Poor Todd. He married into it like it or not. We have developed our own personal rituals like Beans and Barley and Colectivo—a little healthier. But yesterday, we went to Solly’s.

It’s nostalgia. As you wait for a seat at the counter, you can see the guy in the back, grilling, throwing huge slabs of butter on the burgers and salting them with a large metal shaker. To some, it’s an acquired taste. I usually order a salad but the shakes and fries are awesome.

Solly’s opened up in 1936 as a family run restaurant by Kenneth Salmon, a.k.a. Solly. It’s still owned and run by his family. Ladies in their seventies wait on you and you feel bad that their legs must hurt.
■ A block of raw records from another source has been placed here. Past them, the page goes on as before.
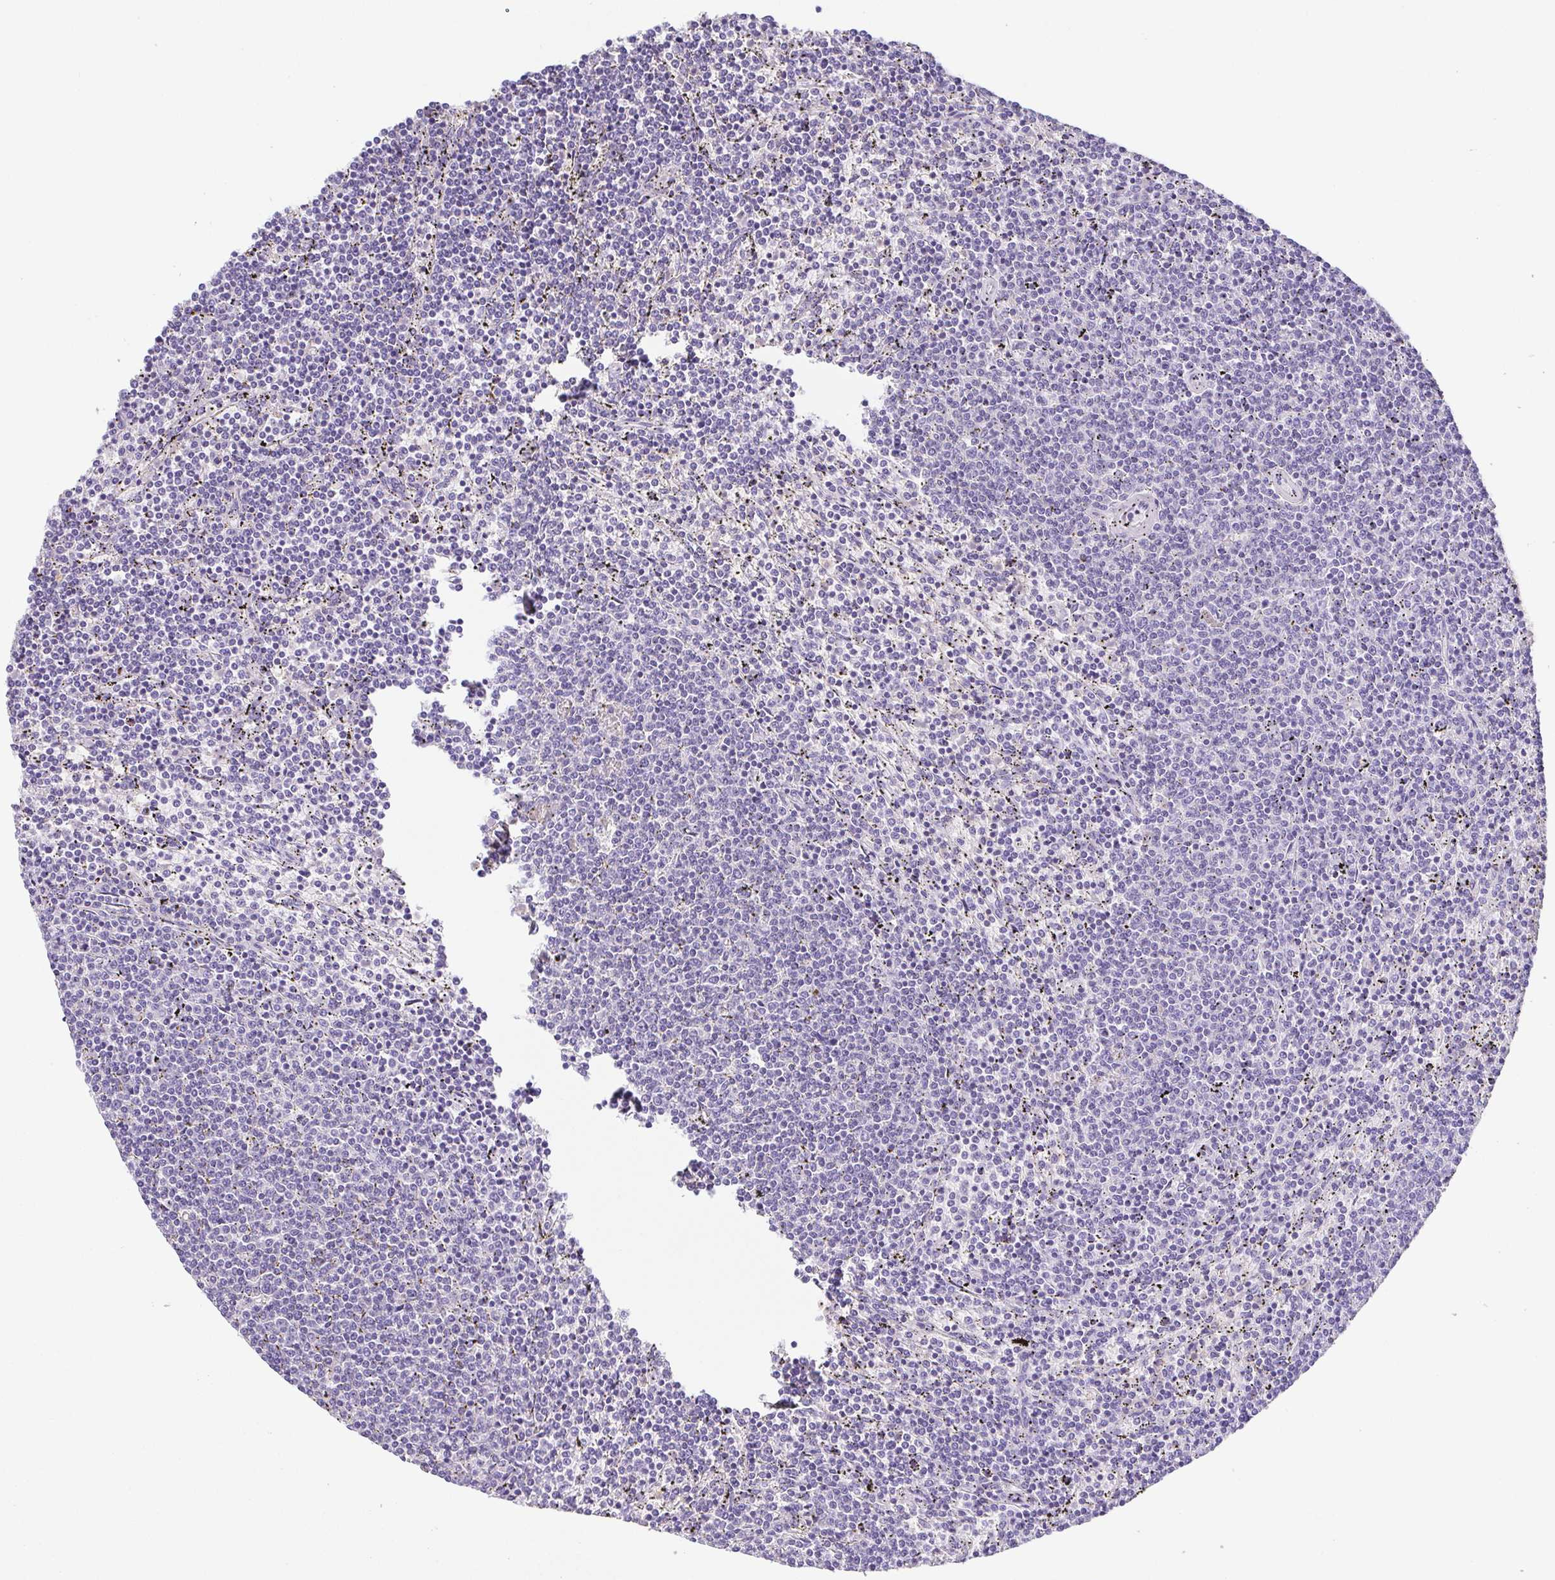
{"staining": {"intensity": "negative", "quantity": "none", "location": "none"}, "tissue": "lymphoma", "cell_type": "Tumor cells", "image_type": "cancer", "snomed": [{"axis": "morphology", "description": "Malignant lymphoma, non-Hodgkin's type, Low grade"}, {"axis": "topography", "description": "Spleen"}], "caption": "This is an immunohistochemistry image of human lymphoma. There is no positivity in tumor cells.", "gene": "MYL6", "patient": {"sex": "female", "age": 50}}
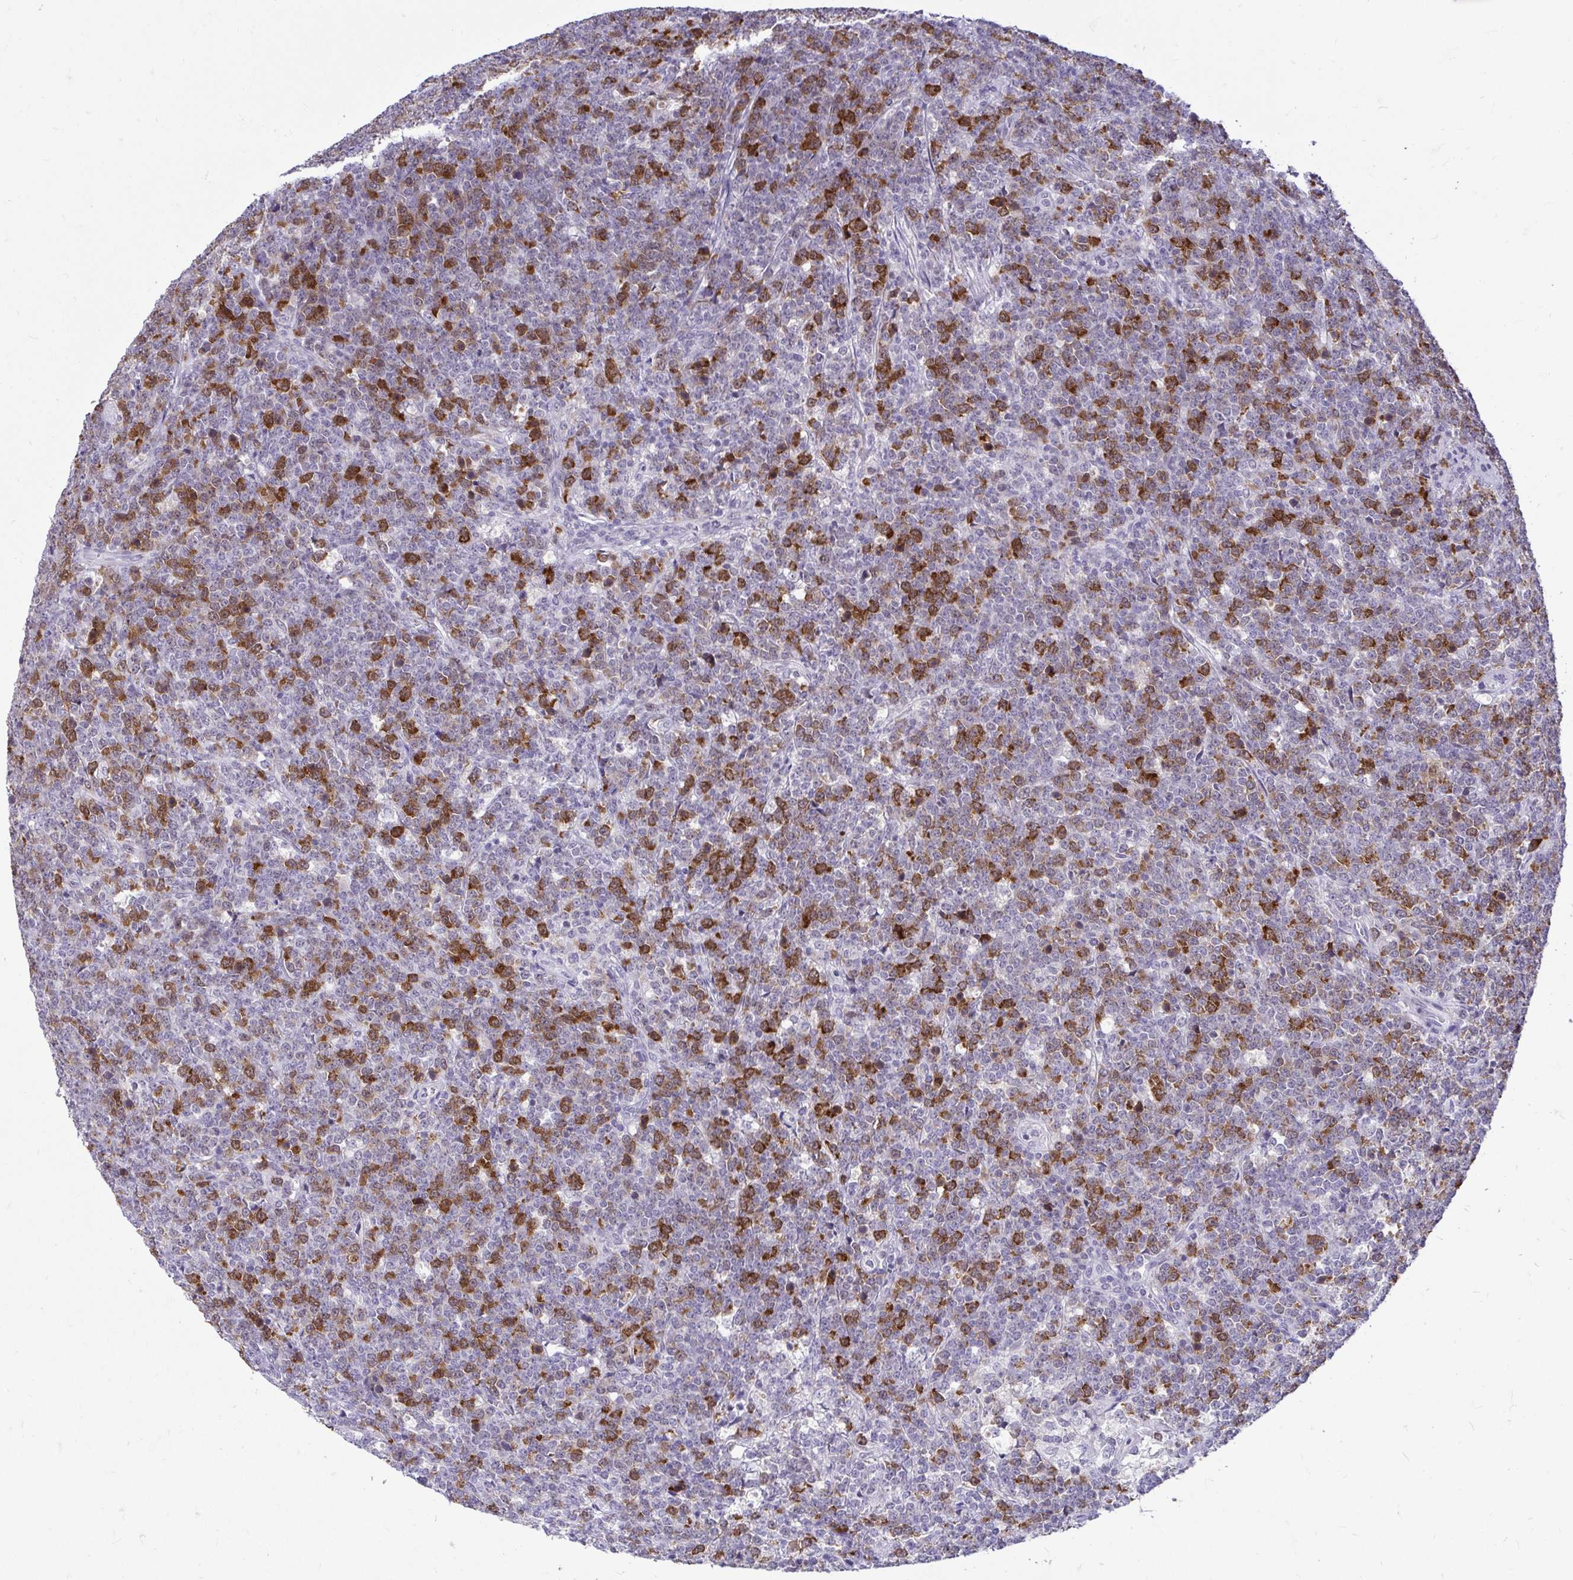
{"staining": {"intensity": "strong", "quantity": "25%-75%", "location": "cytoplasmic/membranous"}, "tissue": "lymphoma", "cell_type": "Tumor cells", "image_type": "cancer", "snomed": [{"axis": "morphology", "description": "Malignant lymphoma, non-Hodgkin's type, High grade"}, {"axis": "topography", "description": "Small intestine"}, {"axis": "topography", "description": "Colon"}], "caption": "An image showing strong cytoplasmic/membranous staining in about 25%-75% of tumor cells in lymphoma, as visualized by brown immunohistochemical staining.", "gene": "CDC20", "patient": {"sex": "male", "age": 8}}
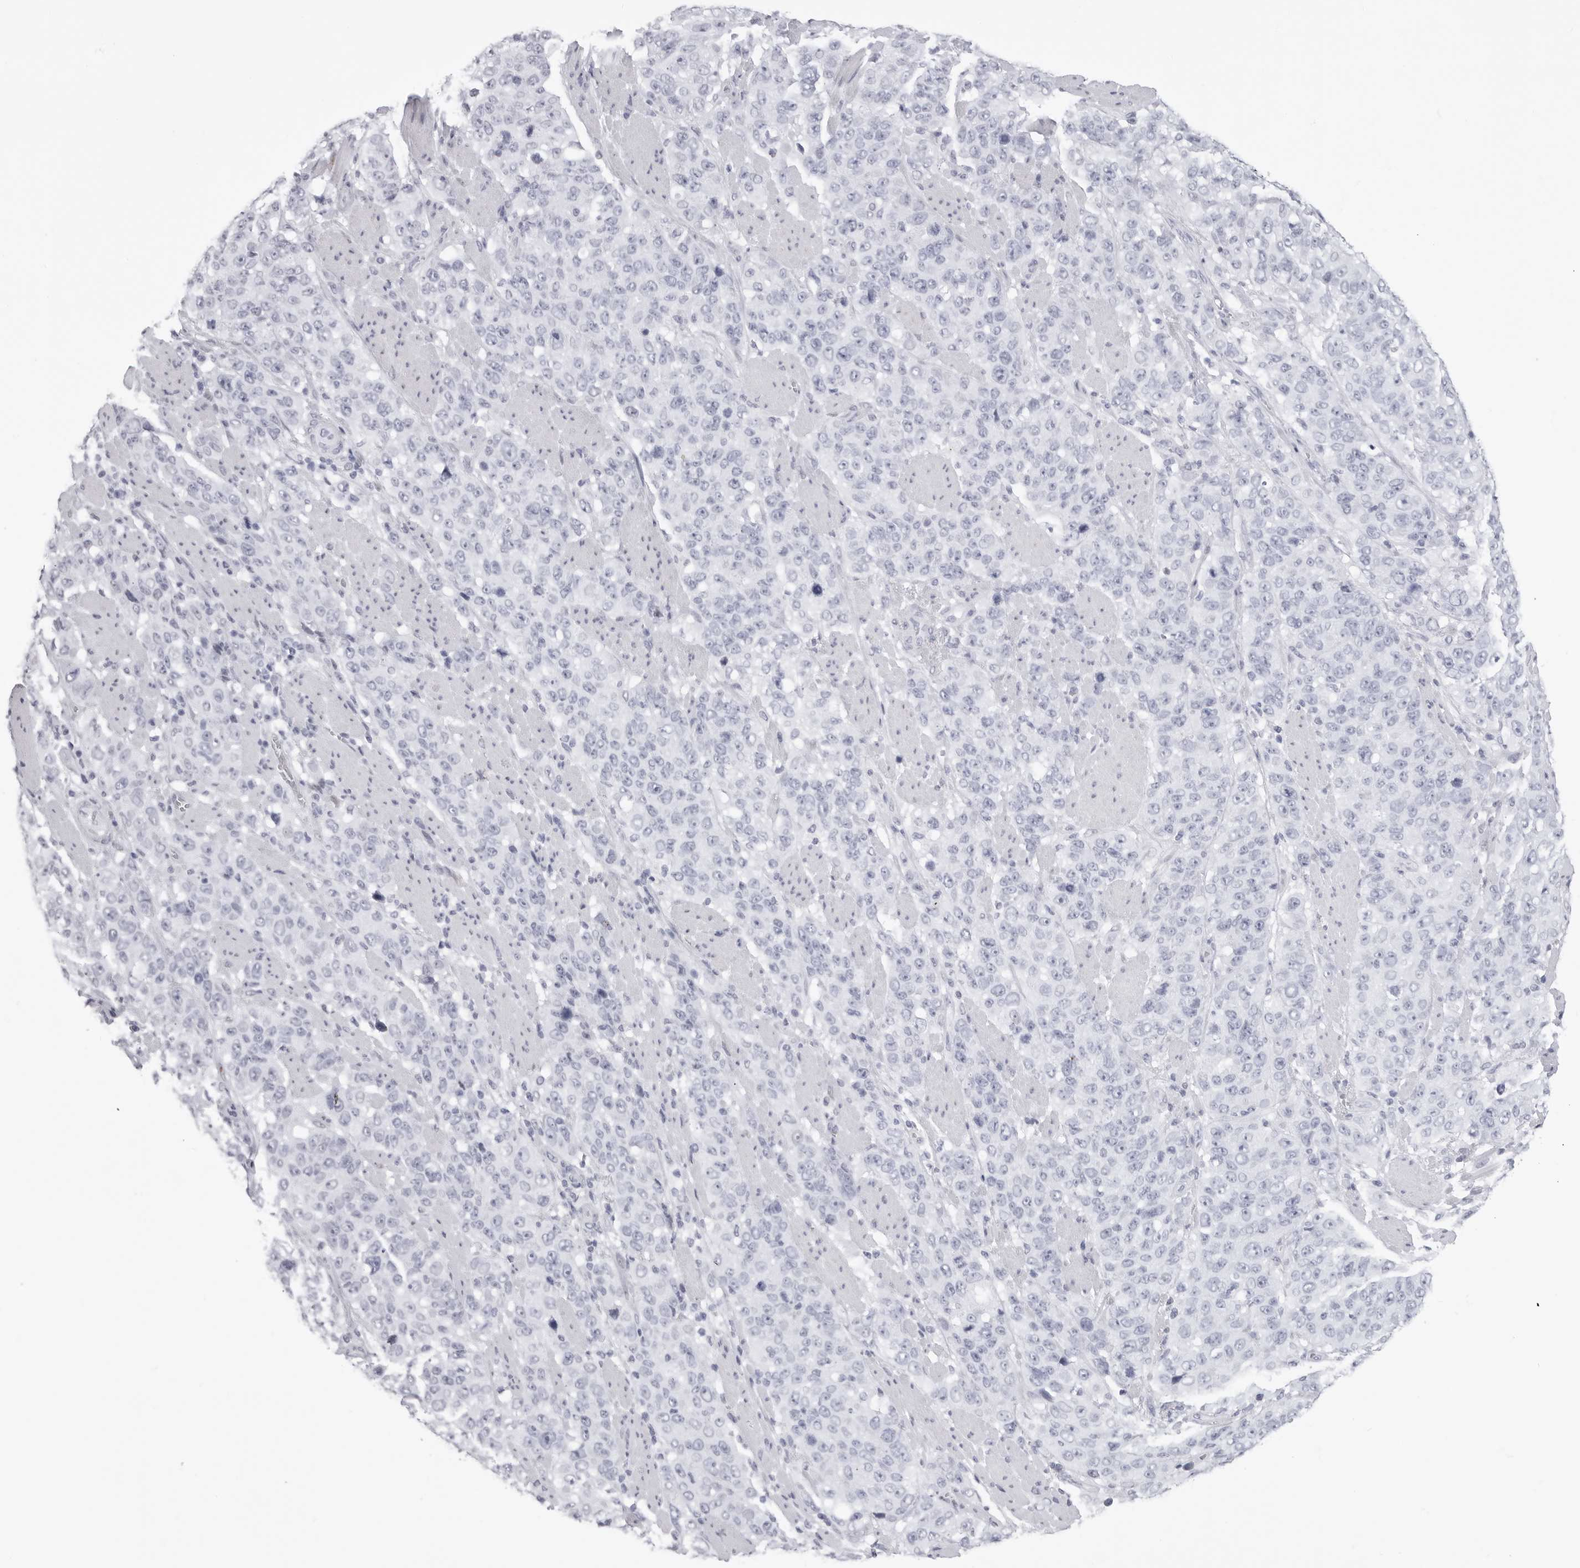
{"staining": {"intensity": "negative", "quantity": "none", "location": "none"}, "tissue": "stomach cancer", "cell_type": "Tumor cells", "image_type": "cancer", "snomed": [{"axis": "morphology", "description": "Adenocarcinoma, NOS"}, {"axis": "topography", "description": "Stomach"}], "caption": "Tumor cells show no significant positivity in stomach cancer (adenocarcinoma). The staining was performed using DAB (3,3'-diaminobenzidine) to visualize the protein expression in brown, while the nuclei were stained in blue with hematoxylin (Magnification: 20x).", "gene": "TSSK1B", "patient": {"sex": "male", "age": 48}}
I guess for me, walking into the room with counter seating is more about the memories than the food. Long ago, after I finished my Saturday morning piano lessons at the Wisconsin College of Music, I’d wait, sometimes an hour or more, for my dad to pick me up after whatever meeting he had that morning. I’d entertain myself on the front steps of the grand old building, by running up and down them, heading back inside to bother the receptionist for a while, then out again to look down Prospect Avenue for Dad’s orange convertible Carmen Gia. When he finally did show up with his briefcase on the passenger seat, he’d apologize, tossing it in the back, saying the meeting ran longer than he had planned and then we’d head to Solly’s.

Years later, when the doctor told Mom there would be no more Chemo because it wasn’t working any longer, she sat quietly for a moment before picking up her purse and coat and heading out the door with my dad and sister. When Dad asked her what she’d like to do, she stopped, turned to him, and said……..…“Well, let’s go to Solly’s.” She was too weak by then to sit on one of the counter chairs that have replaced the old rotating pedestals that were great for doing three-sixties, so they sat and had their burgers and fries and malts together in the car.

Dad’s been going there since 1946 and still eats there several times a month. People know him by name and if he happens to forget one of theirs it’s okay because the name of each of the waitresses is stitched  into their shirts. He says it’s his home away from home.

Solly's burger

Be advised if you go there, you’ll probably over-tip.